If Arlington County truly wants to make good on their statements supporting racial equity, they should consider the following changes.

  • Create goals and objectives specific to the inequality and disparity experienced by residents in different racial/ethnic groups. Significant amounts of research show that race-blind policy solutions fail to address racial inequality. To address these issues and serve residents of color requires difficult, often uncomfortable conversations and a willingness to tackle the roots of problems directly.
  • Develop specific metrics by which to judge the success or failure of the county’s goals in the Fair Housing Plan. If we’re to measure effectiveness and allow the public to gauge program success, then we need concrete metrics tied to each goal. The draft Fair Housing Plan lacks a single metric or target. The community deserves enough information to determine whether the policies should be continued, changed, or stopped in the future.
  • Develop a cross-departmental comprehensive strategy to address the inequality and disparities rampant in segregated neighborhoods created by historic redlining and discrimination, known as Modified Racially/Ethnically Concentrated Areas of Poverty (R/ECAPs). Arlingtonians living in Modified R/ECAPs experience disparities in life expectancy, educational attainment, income, labor market engagement, and poverty level. Housing policy alone cannot address the varied issues arising from concentrated poverty and segregated neighborhoods. To end these community-illnesses, we need a whole-of-government approach and the committed support of our local government.
  • Develop specific goals and actions to address the severe disparity between Black residents and non-Black residents in Arlington. Research shows that the factors supporting continued housing segregation among Black residents are different than those facing other ethnic groups and are the product of targeted discrimination, both historic and ongoing. Targeted discrimination requires targeted solutions. Today, a Black child born in Arlington has the lowest likelihood to thrive of any and all racial/ethnic groups. Without focused attention, Arlington’s vibrant Black community may be shut out of the prosperity and positive outcomes enjoyed by other residents.

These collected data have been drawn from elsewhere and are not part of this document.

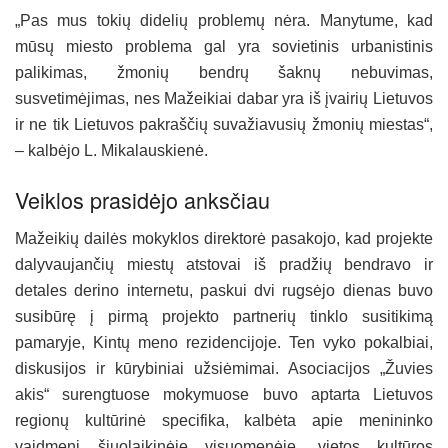
„Pas mus tokių didelių problemų nėra. Manytume, kad
mūsų miesto problema gal yra sovietinis urbanistinis
palikimas, žmonių bendrų šaknų nebuvimas,
susvetimėjimas, nes Mažeikiai dabar yra iš įvairių Lietuvos
ir ne tik Lietuvos pakraščių suvažiavusių žmonių miestas“,
– kalbėjo L. Mikalauskienė.
Veiklos prasidėjo anksčiau
Mažeikių dailės mokyklos direktorė pasakojo, kad projekte
dalyvaujančių miestų atstovai iš pradžių bendravo ir
detales derino internetu, paskui dvi rugsėjo dienas buvo
susibūrę į pirmą projekto partnerių tinklo susitikimą
pamaryje, Kintų meno rezidencijoje. Ten vyko pokalbiai,
diskusijos ir kūrybiniai užsiėmimai. Asociacijos „Žuvies
akis“ surengtuose mokymuose buvo aptarta Lietuvos
regionų kultūrinė specifika, kalbėta apie menininko
vaidmenį šiuolaikinėje visuomenėje, vietos kultūros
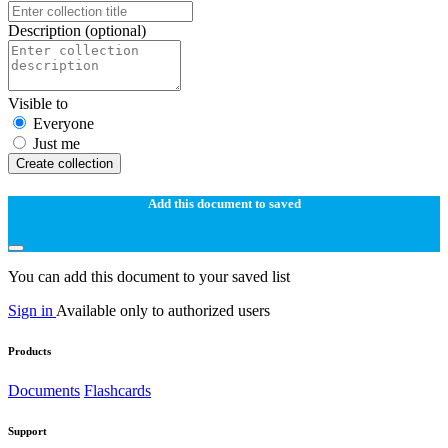
Description
(optional)
Visible to
Everyone
Just me
Create collection
Add this document to saved
You can add this document to your saved list
Sign in
Available only to authorized users
Products
Documents
Flashcards
Support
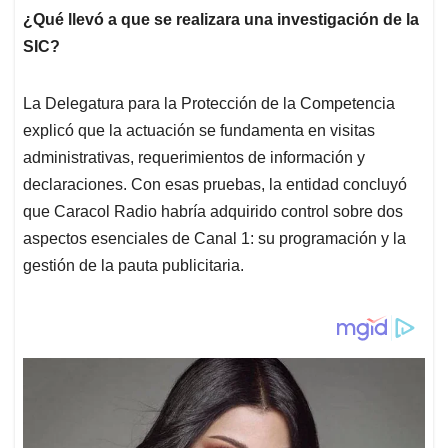
¿Qué llevó a que se realizara una investigación de la
SIC?
La Delegatura para la Protección de la Competencia
explicó que la actuación se fundamenta en visitas
administrativas, requerimientos de información y
declaraciones. Con esas pruebas, la entidad concluyó
que Caracol Radio habría adquirido control sobre dos
aspectos esenciales de Canal 1: su programación y la
gestión de la pauta publicitaria.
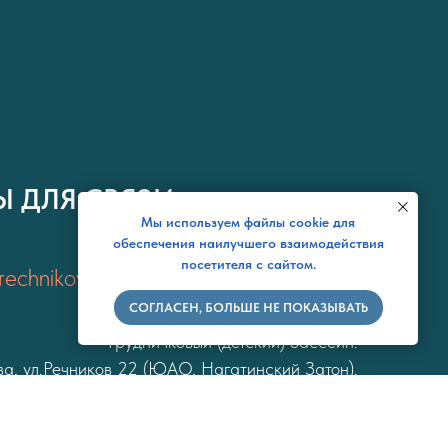
Ы ДЛЯ СВЯЗИ
Мы используем файлы cookie для
обеспечения наилучшего взаимодействия
посетителя с сайтом.
echnikov.ru
СОГЛАСЕН, БОЛЬШЕ НЕ ПОКАЗЫВАТЬ
Грудничковый (детский) бассейн.
а, ул.Речников 22 (ЮАО, Нагатинский Затон).
Недалеко от школы №1527.
 компаний "Ривер Парк Коломенское" и "Фонд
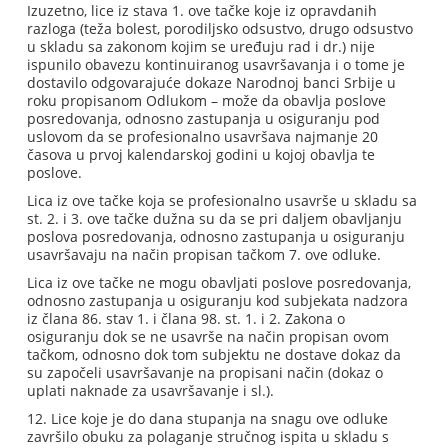
Izuzetno, lice iz stava 1. ove tačke koje iz opravdanih
razloga (teža bolest, porodiljsko odsustvo, drugo odsustvo
u skladu sa zakonom kojim se uređuju rad i dr.) nije
ispunilo obavezu kontinuiranog usavršavanja i o tome je
dostavilo odgovarajuće dokaze Narodnoj banci Srbije u
roku propisanom Odlukom – može da obavlja poslove
posredovanja, odnosno zastupanja u osiguranju pod
uslovom da se profesionalno usavršava najmanje 20
časova u prvoj kalendarskoj godini u kojoj obavlja te
poslove.
Lica iz ove tačke koja se profesionalno usavrše u skladu sa
st. 2. i 3. ove tačke dužna su da se pri daljem obavljanju
poslova posredovanja, odnosno zastupanja u osiguranju
usavršavaju na način propisan tačkom 7. ove odluke.
Lica iz ove tačke ne mogu obavljati poslove posredovanja,
odnosno zastupanja u osiguranju kod subjekata nadzora
iz člana 86. stav 1. i člana 98. st. 1. i 2. Zakona o
osiguranju dok se ne usavrše na način propisan ovom
tačkom, odnosno dok tom subjektu ne dostave dokaz da
su započeli usavršavanje na propisani način (dokaz o
uplati naknade za usavršavanje i sl.).
12. Lice koje je do dana stupanja na snagu ove odluke
završilo obuku za polaganje stručnog ispita u skladu s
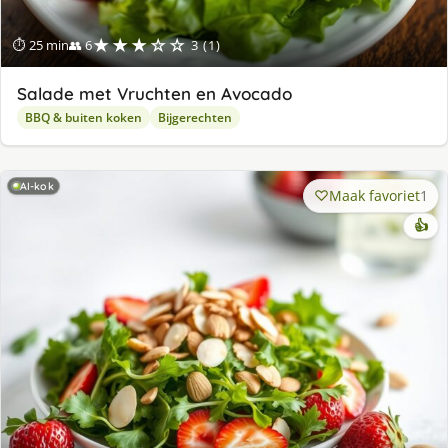
★★★☆☆
⏱ 25 min
👥 6
3 (1)
Salade met Vruchten en Avocado
BBQ & buiten koken
Bijgerechten
AI-kok
Maak favoriet
1
👍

In addition to the potential zoning changes and policies to address discrimination against residents of color exiting the criminal justice system referenced in the draft plan, the county should include the following policies:

  • Expand eligibility and funding for the Housing Grant Program to address significant unmet need within the county.
  • Introduce a mortgage assistance program for homebuyers of color to increase the number of non-White residents who are able to successfully transition to homeownership within the county.
  • Provide mobility counseling for renters to encourage and provide information that helps increase integrated residential neighborhoods.
  • Protect income-assisted renters from housing discrimination by updating the County Human Rights Ordinance, as required by Virginia’s Fair Housing Law.

These recommendations are just the start of how Arlington County can better serve residents and reduce housing segregation. The next steps require sustained engagement with all impacted groups and are critical to identifying what matters most to our residents. County staff are currently reviewing comments received from a survey that closed last month on the draft Fair Housing Plan and we hope they, along with Arlington’s leaders, understand how critical it is to not miss this opportunity to address the significant racial disparities that exist within our community.

Kellen MacBeth, is a housing and tenant advocate, former chair of Arlington’s Tenant-Landlord Commission (TLC), Federal management consultant, and an Arlington resident since 2005. Michael Pruitt is a housing advocate, veteran, former member of the TLC’s Housing Discrimination Subcommittee, and a researcher at The Urban Institute. Opinions here are their own.